Attention à bien notifier le marché de substitution au prestataire défaillant
CAA Toulouse , 08-11-2022, 20TL01787
Lorsque l’entrepreneur ne respecte pas les dispositions d’un marché de travaux, le maître d’ouvrage peut le mettre en demeure de s’y conformer. Si celui-ci n’a pas déféré à la mise en demeure, l’acheteur peut alors prononcer la mise en régie des travaux.
La faculté de procéder à une telle mise en régie constitue une règle générale applicable aux contrats administratifs, c’est-à-dire une règle d’ordre public à laquelle les parties ne peuvent déroger, et qui s’applique même en cas de silence du contrat.
Pour ce faire, le titulaire défaillant doit être mis à même de suivre tant la passation (CE, 17 mars 1972, Figaroli, n° 76453) du nouveau marché, que son exécution (CE, 9 juin 2017, Sté Entreprise Morillon Corvol Courbot, n° 399382).
Il doit pouvoir vérifier que le nouveau marché à un objet équivalent à celui qu’il a conclu, ou qui doit permettre de parvenir au même résultat (CE, sect., 28 janv. 1977, Ministre de l’Économie c/ Société Heurtey, n°99449) afin de le contester à défaut.
Le juge administratif estime que le titulaire dispose de ce droit de suivi lorsque le maître d’ouvrage notifie à son cocontractant sa décision de passer un nouveau marché à ses risques et périls, ainsi que la désignation du titulaire du marché de substitution.
En l’absence de notification avant le commencement des travaux, le titulaire défaillant ne peut être tenu de supporter les conséquences onéreuses résultant de la passation et de l’exécution de ce marché (CE, 14 mars 1967, Sté Technical, n° 65988 ; CE, 9 oct. 1989, Crédit industriel et commercial, n° 84503).
En l’espèce, la société d'aménagement et d'équipement du Gard (SEGARD), mandataire de maîtrise d’ouvrage du centre hospitalier du Vigan, a attribué le lot n°3 du marché de travaux à la SARL Gardoise de Bâtiments et Construction.
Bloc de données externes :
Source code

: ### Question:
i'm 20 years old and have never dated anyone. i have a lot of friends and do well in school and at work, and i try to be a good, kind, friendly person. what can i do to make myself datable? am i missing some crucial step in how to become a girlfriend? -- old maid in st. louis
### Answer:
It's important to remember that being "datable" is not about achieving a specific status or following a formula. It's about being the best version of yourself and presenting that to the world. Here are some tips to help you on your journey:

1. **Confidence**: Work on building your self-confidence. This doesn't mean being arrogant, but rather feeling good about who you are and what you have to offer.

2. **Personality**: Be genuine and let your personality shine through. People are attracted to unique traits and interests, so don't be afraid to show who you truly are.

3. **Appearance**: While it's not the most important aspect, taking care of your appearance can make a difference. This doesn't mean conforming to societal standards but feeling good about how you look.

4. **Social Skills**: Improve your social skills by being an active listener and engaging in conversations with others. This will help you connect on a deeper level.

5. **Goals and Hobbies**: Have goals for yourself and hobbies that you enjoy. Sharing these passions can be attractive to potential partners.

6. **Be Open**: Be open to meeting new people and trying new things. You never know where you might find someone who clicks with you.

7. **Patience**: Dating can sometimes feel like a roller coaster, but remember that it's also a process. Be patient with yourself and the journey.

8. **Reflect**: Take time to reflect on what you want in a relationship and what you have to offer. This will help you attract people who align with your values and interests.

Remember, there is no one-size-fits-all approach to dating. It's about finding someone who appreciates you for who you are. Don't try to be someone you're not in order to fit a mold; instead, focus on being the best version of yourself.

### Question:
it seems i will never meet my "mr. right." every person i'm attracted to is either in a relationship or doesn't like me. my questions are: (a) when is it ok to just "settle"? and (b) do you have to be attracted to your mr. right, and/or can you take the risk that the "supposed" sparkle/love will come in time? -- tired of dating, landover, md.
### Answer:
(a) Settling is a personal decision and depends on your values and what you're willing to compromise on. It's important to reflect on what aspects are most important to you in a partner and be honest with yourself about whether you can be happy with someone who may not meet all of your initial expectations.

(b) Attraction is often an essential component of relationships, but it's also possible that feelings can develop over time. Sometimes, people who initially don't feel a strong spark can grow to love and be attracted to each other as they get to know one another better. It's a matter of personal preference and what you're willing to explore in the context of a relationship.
Après avoir relancé et mis en demeure le titulaire du marché, la SEGARD a résilié le contrat pour faute, à ses frais et risques. Par un jugement du 12 mars 2020, le tribunal administratif de Nîmes a rejeté la requête de la SARL tendant à la condamnation du centre hospitalier à lui verser la somme de 50 920,01 euros TTC en réparation des préjudices subis. Le centre hospitalier relève appel de ce jugement en tant qu'il a rejeté sa demande reconventionnelle de condamnation de la SARL Gardoise de Bâtiments et Construction à lui verser la somme de 70 775 euros HT au titre des marchés de substitution qu'elle a conclus.
La CAA rappelle d’abord la jurisprudence administrative en matière de mise en régie. Elle énonce en effet que « le cocontractant défaillant doit être mis à même de suivre l'exécution du marché de substitution ainsi conclu afin de lui permettre de veiller à la sauvegarde de ses intérêts », et que « la notification faite au cocontractant défaillant par le pouvoir adjudicateur de la décision de conclure un marché de substitution, avant que ce marché n'ait reçu exécution, met suffisamment à même ce cocontractant d'en suivre l'exécution. »
Les juges d’appel confirment ensuite la solution retenue par les juges de première instance. La SEGARD a en effet notifié au titulaire défaillant sa décision de passer un marché de substitution, mais n’a pas pu apporter la preuve de ce que la notification est intervenue avant la mise à exécution du marché de substitution.
Par conséquent, en l’absence de notification régulière, le titulaire défaillant n’était pas tenu de supporter les surcoûts engendrés par la passation et l’exécution du marché de substitution.